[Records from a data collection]
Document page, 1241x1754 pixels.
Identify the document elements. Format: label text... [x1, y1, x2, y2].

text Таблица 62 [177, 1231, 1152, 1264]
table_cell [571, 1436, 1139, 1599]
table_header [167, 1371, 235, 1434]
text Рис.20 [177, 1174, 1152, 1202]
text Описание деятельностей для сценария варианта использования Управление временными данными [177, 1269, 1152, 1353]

---

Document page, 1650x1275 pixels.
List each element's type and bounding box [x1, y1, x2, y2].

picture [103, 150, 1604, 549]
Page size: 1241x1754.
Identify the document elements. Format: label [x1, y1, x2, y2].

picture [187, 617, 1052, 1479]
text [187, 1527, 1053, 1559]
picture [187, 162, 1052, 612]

Prompt: Copy out each line of the data containing the string "pixels".

Solution:
Document page, 1241x1754 pixels.
Document page, 1650x1275 pixels.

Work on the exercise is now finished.